The next day I headed for Brussels, where the public affairs officer, Bud Korengold,* expressed his regrets but asked me to kindly stay away. I no longer recall the reception I got a day or two later from our embassy in The Hague, but it was probably the same. All week, I found myself leaning against doorjambs and other vertical objects, scratching my back through my suit jacket in much the way bears stand on their hind legs and scratch themselves against trees. Very amusing … in retrospect.

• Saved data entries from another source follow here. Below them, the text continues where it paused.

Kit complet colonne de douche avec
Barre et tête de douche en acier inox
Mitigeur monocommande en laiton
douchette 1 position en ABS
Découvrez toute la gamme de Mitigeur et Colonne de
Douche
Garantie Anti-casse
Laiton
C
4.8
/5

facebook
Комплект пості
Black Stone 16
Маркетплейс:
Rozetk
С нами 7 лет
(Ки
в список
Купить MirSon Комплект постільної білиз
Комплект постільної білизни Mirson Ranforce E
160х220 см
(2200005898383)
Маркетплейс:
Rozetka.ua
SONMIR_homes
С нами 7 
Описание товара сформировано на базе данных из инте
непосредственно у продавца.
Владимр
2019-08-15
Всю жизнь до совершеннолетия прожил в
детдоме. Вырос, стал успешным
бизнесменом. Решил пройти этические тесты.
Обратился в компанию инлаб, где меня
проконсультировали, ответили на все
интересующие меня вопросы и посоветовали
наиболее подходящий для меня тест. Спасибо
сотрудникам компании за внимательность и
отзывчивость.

Then it was time to fly back to Washington. By the time I got home, it had been a week since I’d come down with the pox, and I was already on the mend. Adam, who’d started the whole thing, was also feeling better. However my wife greeted me with the news that our daughter, Naomi, had gotten sick a week after I’d left – at about the same time I spotted the spots in the hotel mirror. Chicken pox, it seems, has a two-week incubation period.

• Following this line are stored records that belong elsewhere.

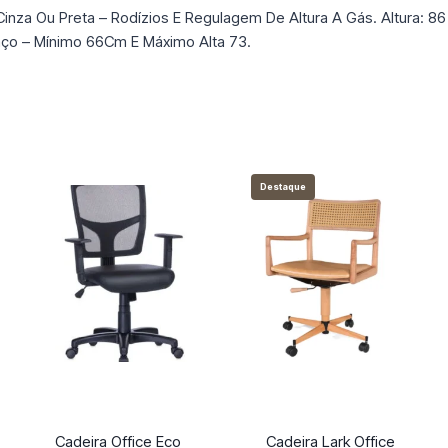
 Cinza Ou Preta – Rodízios E Regulagem De Altura A Gás. Altura: 
aço – Mínimo 66Cm E Máximo Alta 73.
Destaque
Cadeira Office Eco
Cadeira Lark Office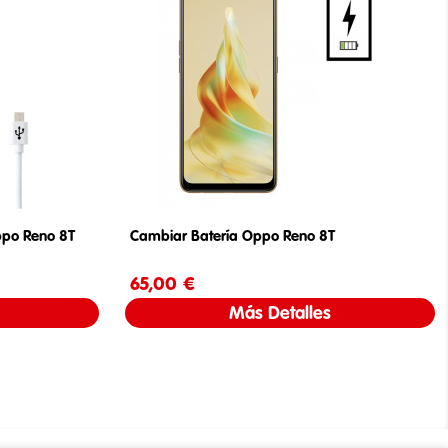
ppo Reno 8T
Cambiar Batería Oppo Reno 8T
65,00 €
Precio
Más Detalles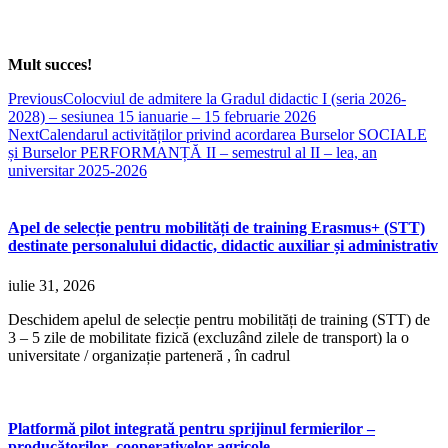
Mult succes!
Previous
Colocviul de admitere la Gradul didactic I (seria 2026-
2028) – sesiunea 15 ianuarie – 15 februarie 2026
Next
Calendarul activităților privind acordarea Burselor SOCIALE
și Burselor PERFORMANȚĂ II – semestrul al II – lea, an
universitar 2025-2026
Apel de selecție pentru mobilități de training Erasmus+ (STT)
destinate personalului didactic, didactic auxiliar și administrativ
iulie 31, 2026
Deschidem apelul de selecție pentru mobilități de training (STT) de
3 – 5 zile de mobilitate fizică (excluzând zilele de transport) la o
universitate / organizație parteneră , în cadrul
Platformă pilot integrată pentru sprijinul fermierilor –
producătorilor- cooperativelor agricole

About a week after I returned to work – and two weeks after I’d gotten sick – my boss, the head of USIA’s European Area Office, dropped by my office and told me she’d just received an angry phone call from our ambassador in Luxembourg. It turns out that Miriam too had fallen ill and had been unable to come to work and do something for which the ambassador needed her assistance. The ambassador, said my boss with a smile, had wanted the scalp of that damn trans-Atlantic pox vector. Like the sailors, rats and fleas who brought the Black Death to Italy in 1347, I’d carried a plague to Europe.
***
* Robert J. “Bud” Korengold is the best writer it’s ever been my pleasure to know personally. I first “met” him when I was a college student majoring in Russian studies. He was then the Moscow bureau chief for Newsweek, and I read his reports and analyses with great interest. A distinguished journalist and gifted writer, Bud has far greater claims to fame than the trivial fact that I used to read his stuff. One of them dates back to 1959, when, as Moscow bureau chief for United Press International (UPI), he was the first Western journalist to interview Lee Harvey Oswald after Oswald visited the American embassy in Moscow to renounce his citizenship and defect to the Soviet Union. This was four years before Oswald, who later returned to the U.S., assassinated President Kennedy.
Two decades later, when I was appointed to the Benelux desk at USIA, I found out that “my” public affairs officer (PAO) in Brussels was Bud Korengold. I wondered if this was the same guy who used to report from Moscow for Newsweek. It was. He’d switched careers. Bud turned out to be a wonderful, friendly colleague who soon rose to the top of the USIA’s foreign service officer corps. He also paid me one of the finest compliments I’ve ever received. Like all PAOs, he’d send periodic reports to USIA headquarters. Bud’s reports, unlike many others, were always a pleasure to read. As desk officer, I saw all correspondence between USIA and “my” posts. Once, in one of Bud’s reports, I realized he’d neglected to mention something I knew would be of interest in Washington. After I alerted him, he sent me a quick message to the effect that “every good writer needs a good editor” – a compliment I’ve treasured ever since. Thanks, Bud.